Making data sharing easier and safer
If data is open and available but unusable, it serves little to no purpose. We are therefore committing to helping tackle the problems created by the lack of easy-to-use tools and frameworks for sharing data to ensure that we are able to help make data more usable. One big challenge we have seen in our work on data sharing and the analysis we’ve been doing to help fight the COVID-19 crisis is the difficulty around inconsistent data collection. Currently, data is collected in a variety of different formats and document types – some in Word documents, some in PDFs, some in spreadsheets, some still on paper. This makes it all but impossible to share and aggregate data in a way that is valuable and provides a huge barrier to collaboration. The campaign will work to address this challenge and also continue our work to develop scalable tools that any organization can utilize, reducing the friction around sharing.

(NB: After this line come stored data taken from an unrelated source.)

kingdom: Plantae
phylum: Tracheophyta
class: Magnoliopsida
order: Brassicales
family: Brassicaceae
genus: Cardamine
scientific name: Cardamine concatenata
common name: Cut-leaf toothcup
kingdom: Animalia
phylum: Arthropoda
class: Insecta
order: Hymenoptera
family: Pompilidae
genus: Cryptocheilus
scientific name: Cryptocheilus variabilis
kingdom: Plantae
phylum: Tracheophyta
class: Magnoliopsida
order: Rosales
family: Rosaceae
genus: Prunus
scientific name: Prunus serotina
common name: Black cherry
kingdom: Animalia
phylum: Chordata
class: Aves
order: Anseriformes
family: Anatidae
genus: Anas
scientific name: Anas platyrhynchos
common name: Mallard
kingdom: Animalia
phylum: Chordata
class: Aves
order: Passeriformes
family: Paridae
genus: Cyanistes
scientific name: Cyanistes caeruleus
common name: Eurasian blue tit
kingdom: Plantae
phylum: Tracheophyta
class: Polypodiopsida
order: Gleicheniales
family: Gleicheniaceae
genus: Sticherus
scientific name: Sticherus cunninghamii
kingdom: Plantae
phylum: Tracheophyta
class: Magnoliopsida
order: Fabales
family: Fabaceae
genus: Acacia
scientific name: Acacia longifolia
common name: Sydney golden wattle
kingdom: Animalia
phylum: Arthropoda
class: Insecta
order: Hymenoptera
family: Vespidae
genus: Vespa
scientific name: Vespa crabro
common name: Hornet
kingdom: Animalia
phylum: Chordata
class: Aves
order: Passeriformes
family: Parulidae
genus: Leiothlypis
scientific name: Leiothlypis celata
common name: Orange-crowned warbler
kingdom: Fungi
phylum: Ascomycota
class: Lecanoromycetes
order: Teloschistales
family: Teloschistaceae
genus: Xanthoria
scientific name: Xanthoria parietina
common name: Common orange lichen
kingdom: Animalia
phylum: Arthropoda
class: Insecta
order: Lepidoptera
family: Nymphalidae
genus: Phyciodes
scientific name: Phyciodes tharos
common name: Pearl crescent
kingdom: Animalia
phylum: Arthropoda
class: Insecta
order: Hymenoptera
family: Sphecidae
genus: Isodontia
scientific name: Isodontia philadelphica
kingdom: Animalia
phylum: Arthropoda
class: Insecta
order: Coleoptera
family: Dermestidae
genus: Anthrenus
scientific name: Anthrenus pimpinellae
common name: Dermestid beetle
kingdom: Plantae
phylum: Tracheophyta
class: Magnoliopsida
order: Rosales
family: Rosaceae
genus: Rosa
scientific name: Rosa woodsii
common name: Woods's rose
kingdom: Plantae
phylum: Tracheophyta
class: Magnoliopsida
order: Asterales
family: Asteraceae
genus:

In this work, there are valuable lessons to be taken from the world of open source software. While there are important differences between data and code, particularly around the steps needed to address privacy and security considerations when dealing with data, our experience with open source provides us with insights for enabling successful collaboration. A priority will be continuing our work on open data use agreements, providing templates that anyone can use to easily share data and continue to build on the governance, licensing and legal tools provided on the Open Data Campaign microsite. We will also continue to advance our work on differential privacy with Harvard’s IQSS, providing tools to allow people to extract useful insights from datasets in a way that safeguards the privacy of individuals.
Closing the data divide is a big challenge. But the benefits for organizations of all sizes, and the broader community are significant if we can work together to make progress on open data. We’re committed to making our contribution, and we look forward to working with, and learning from, others so that everyone can realize the benefits of data.